LEXINGTON, Ky. (WKYT) - The University of Kentucky and the Commonwealth of Kentucky were awarded an $87 million grant to help reduce opioid overdose deaths.
The four-year study is part of a partnership between the Kentucky Cabinet for Health and Family Services and the Justice and Public Safety Cabinet.
"It looks like lives being shattered, families being shattered, communities being shattered. It looks like devastation," said Kentucky Gov. Matt Bevin when describing the state's opioid epidemic.
The Kentucky and UK study is one of four in the U.S. selected by the National Institute on Drug Abuse, which is part of the National Institutes of Health. The study is part of NIH's "Helping to End Addiction Long-Term," or HEAL Initiative.
Alex Elswick of Lexington spoke at Thursday's announcement in Washington, D.C., sharing his story of overcoming heroin addiction and how on Friday he'll be attending a college classmate's funeral.
"And I'm sorry to say that HEAL came too late for him, but HEAL's just in time for the tens of thousands of lives that it's going to save going forward," said Elswick.

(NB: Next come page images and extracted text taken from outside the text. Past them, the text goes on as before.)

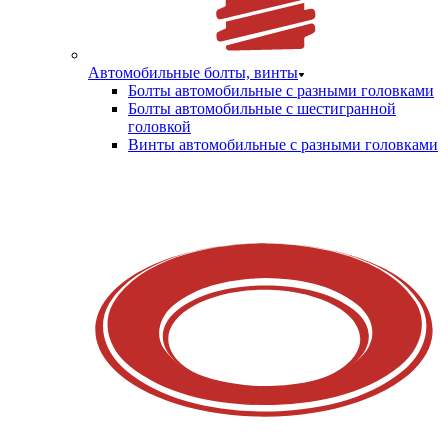
Автомобильные болты, винты
Болты автомобильные с разными головками
Болты автомобильные с шестигранной
головкой
Винты автомобильные с разными головками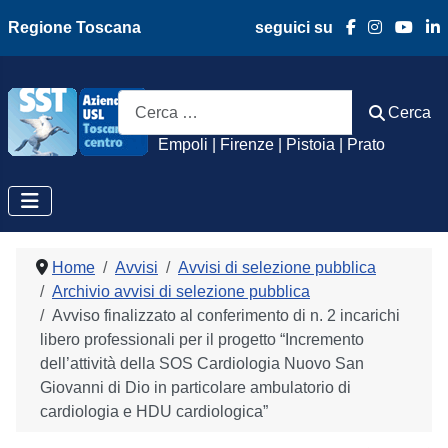
Regione Toscana
seguici su
Azienda Usl Toscan
Cerca
Cerca
Empoli | Firenze | Pistoia | Prato
Home
Avvisi
Avvisi di selezione pubblica
Archivio avvisi di selezione pubblica
Avviso finalizzato al conferimento di n. 2 incarichi
libero professionali per il progetto “Incremento
dell’attività della SOS Cardiologia Nuovo San
Giovanni di Dio in particolare ambulatorio di
cardiologia e HDU cardiologica”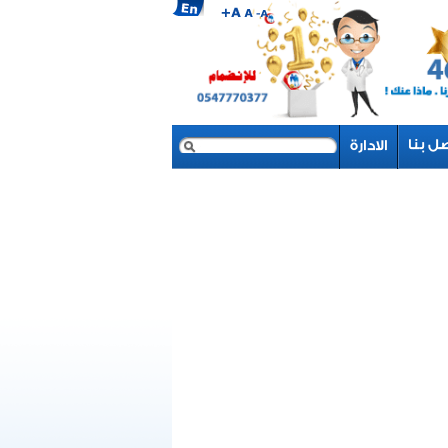
بحث
نموذج البحث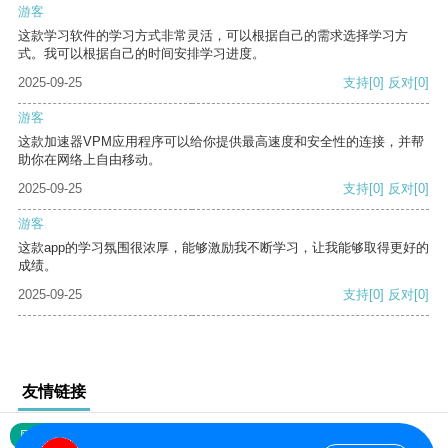
游客
这款学习软件的学习方式非常灵活，可以根据自己的需求选择学习方
式。我可以根据自己的时间安排学习进度。
2025-09-25
支持
[0]
反对
[0]
游客
这款加速器VPM应用程序可以给你提供最高速度和安全性的连接，并帮
助你在网络上自由移动。
2025-09-25
支持
[0]
反对
[0]
游客
这款app的学习氛围很浓厚，能够激励我不断学习，让我能够取得更好的
成绩。
2025-09-25
支持
[0]
反对
[0]
友情链接
网站地图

Researchers will work to find solutions to combat the opioid epidemic which helping those directly affected.
"What Kentucky is going to be doing for the rest of the country is actually testing the best interventions that can be built around the individual, with the goal of over three years reducing opioid deaths by 40 percent," said Alex M. Azar II, U.S. Secretary of Health and Human Services.
“Kentuckians know the insidiousness of this disease better than most,” UK President Eli Capilouto said. “The opioid epidemic does not discriminate by zip code, race, income, or any other demographic characteristic. It is not a character or moral failing, but an illness. It's unforgiving. It touches us all. We all know someone — a member of our family, a loved one, a lifelong friend or classmate — whose life has been damaged by this illness. Its victims are us. But there is hope. There is us. That is why we believe aggressive, ambitious change is possible. Indeed, it is essential. That is why we believe we can — and must — lead the way.”

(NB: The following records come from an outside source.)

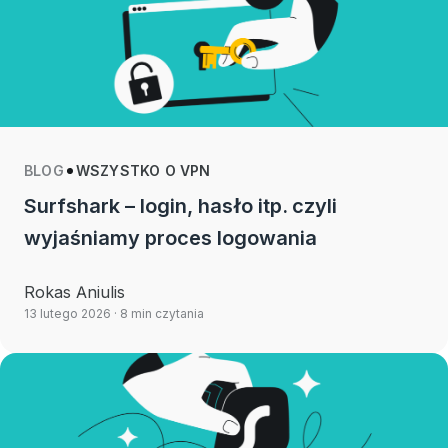
BLOG
WSZYSTKO O VPN
Surfshark – login, hasło itp. czyli
wyjaśniamy proces logowania
Rokas Aniulis
13 lutego 2026
· 8 min czytania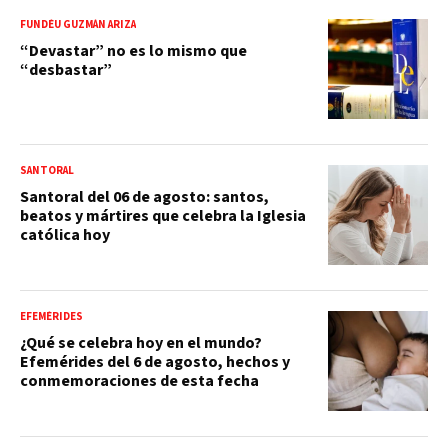
FUNDÉU GUZMÁN ARIZA
“Devastar” no es lo mismo que
“desbastar”
SANTORAL
Santoral del 06 de agosto: santos,
beatos y mártires que celebra la Iglesia
católica hoy
EFEMÉRIDES
¿Qué se celebra hoy en el mundo?
Efemérides del 6 de agosto, hechos y
conmemoraciones de esta fecha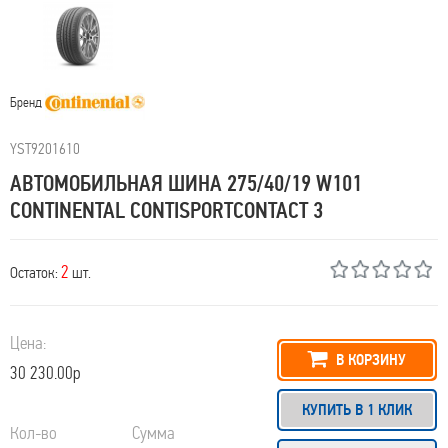
Бренд
YST9201610
АВТОМОБИЛЬНАЯ ШИНА 275/40/19 W101
CONTINENTAL CONTISPORTCONTACT 3
2
Остаток:
шт.
Цена:
В КОРЗИНУ
30 230.00р
КУПИТЬ В 1 КЛИК
Кол-во
Сумма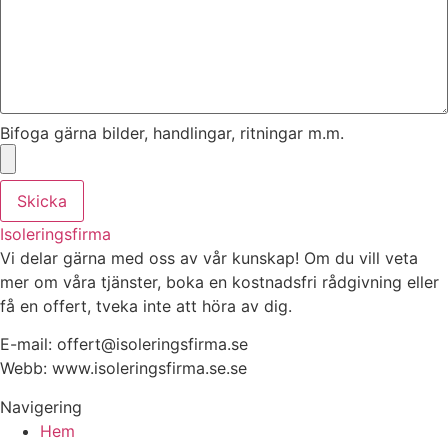
Bifoga gärna bilder, handlingar, ritningar m.m.
Skicka
Isoleringsfirma
Vi delar gärna med oss av vår kunskap! Om du vill veta
mer om våra tjänster, boka en kostnadsfri rådgivning eller
få en offert, tveka inte att höra av dig.
E-mail:
offert@isoleringsfirma.se
Webb: www.
isoleringsfirma.se
.se
Navigering
Hem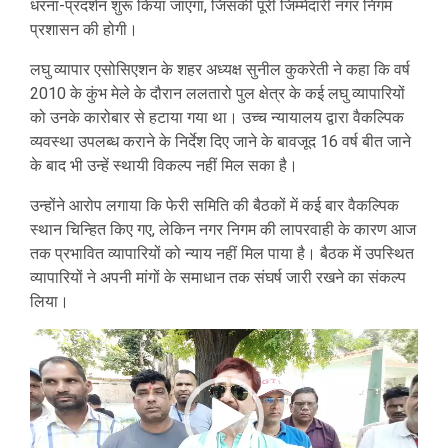
धरना-प्रदर्शन शुरू किया जाएगा, जिसकी पूरी जिम्मेदारी नगर निगम
प्रशासन की होगी।
लघु व्यापार एसोसिएशन के शहर अध्यक्ष सुनील कुकरेती ने कहा कि वर्ष
2010 के कुंभ मेले के दौरान ललतारो पुल क्षेत्र के कई लघु व्यापारियों
को उनके कारोबार से हटाया गया था। उच्च न्यायालय द्वारा वैकल्पिक
व्यवस्था उपलब्ध कराने के निर्देश दिए जाने के बावजूद 16 वर्ष बीत जाने
के बाद भी उन्हें स्थायी विकल्प नहीं मिल सका है।
उन्होंने आरोप लगाया कि फेरी समिति की बैठकों में कई बार वैकल्पिक
स्थान चिन्हित किए गए, लेकिन नगर निगम की लापरवाही के कारण आज
तक प्रभावित व्यापारियों को न्याय नहीं मिल पाया है। बैठक में उपस्थित
व्यापारियों ने अपनी मांगों के समाधान तक संघर्ष जारी रखने का संकल्प
लिया।
Video
Player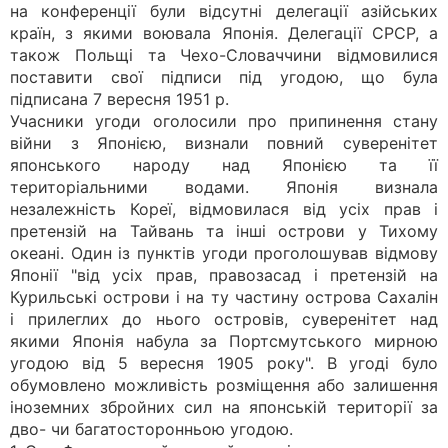
на конференції були відсутні делегації азійських
країн, з якими воювала Японія. Делегації СРСР, а
також Польщі та Чехо-Словаччини відмовилися
поставити свої підписи під угодою, що була
підписана 7 вересня 1951 р.
Учасники угоди оголосили про припинення стану
війни з Японією, визнали повний суверенітет
японського народу над Японією та її
територіальними водами. Японія визнала
незалежність Кореї, відмовилася від усіх прав і
претензій на Тайвань та інші острови у Тихому
океані. Один із пунктів угоди проголошував відмову
Японії "від усіх прав, правозасад і претензій на
Курильські острови і на ту частину острова Сахалін
і прилеглих до нього островів, суверенітет над
якими Японія набула за Портсмутського мирною
угодою від 5 вересня 1905 року". В угоді було
обумовлено можливість розміщення або залишення
іноземних збройних сил на японській території за
дво- чи багатосторонньою угодою.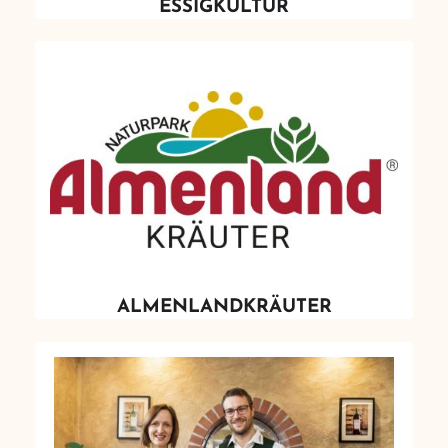
ESSIGKULTUR
ALMENLANDKRÄUTER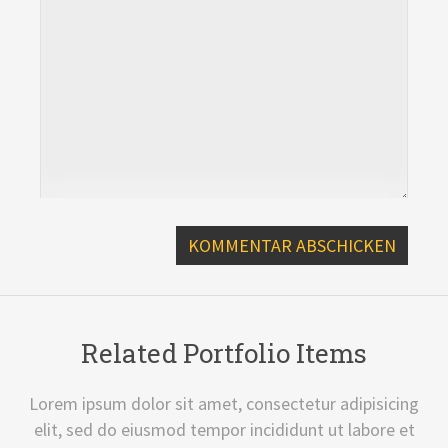
Related Portfolio Items
Lorem ipsum dolor sit amet, consectetur adipisicing
elit, sed do eiusmod tempor incididunt ut labore et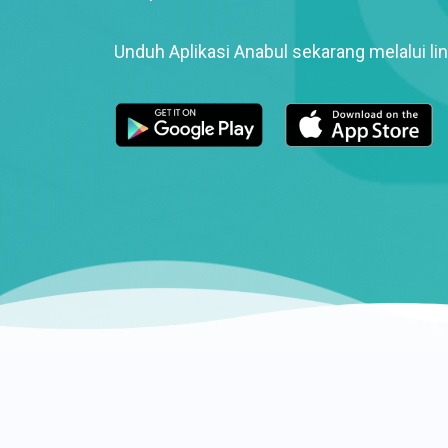
Unduh Aplikasi Anabul sekarang melalui lin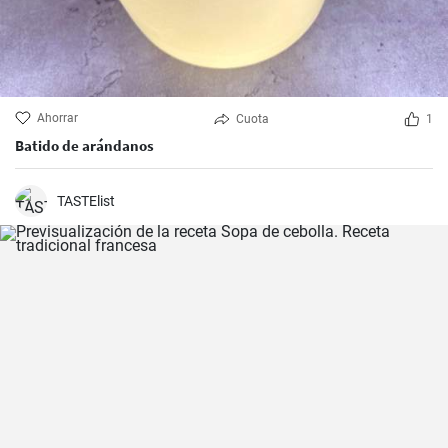
Ahorrar
Cuota
1
Batido de arándanos
TASTElist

Capilouto publicly thanked Gov. Matt Bevin's administration and members of Kentucky's federal delegation, namely Sens. Mitch McConnell and Rand Paul along with Reps. Andy Barr and Hal Rogers, for their support in securing the funding.
Dr. Sharon Walsh will head up the research at UK. Walsh said they will take steps including increasing access to treatment, boosting services at needle exchanges and expanding availability and training for Narcan.
"It is ambitious, but I think that if we can pull all the pieces together and really create a new kind of network that ties all the services that are available and really reach the people who are at greatest risk," Walsh said. "I think we really can do this."
The university says Kentucky is currently ranked fifth in the U.S. for opioid overdose deaths.
There are 16 counties considered "highly affected communities" which will be included in the study. The university named Fayette, Jessamine, Clark, Kenton, Campbell, Mason, Greenup, Carter, Boyd, Knox, Jefferson, Franklin, Boyle, Madison, Bourbon and Floyd counties as those included. 764 opioid overdose deaths occurred in these counties in 2017. Two-thirds involved fentanyl.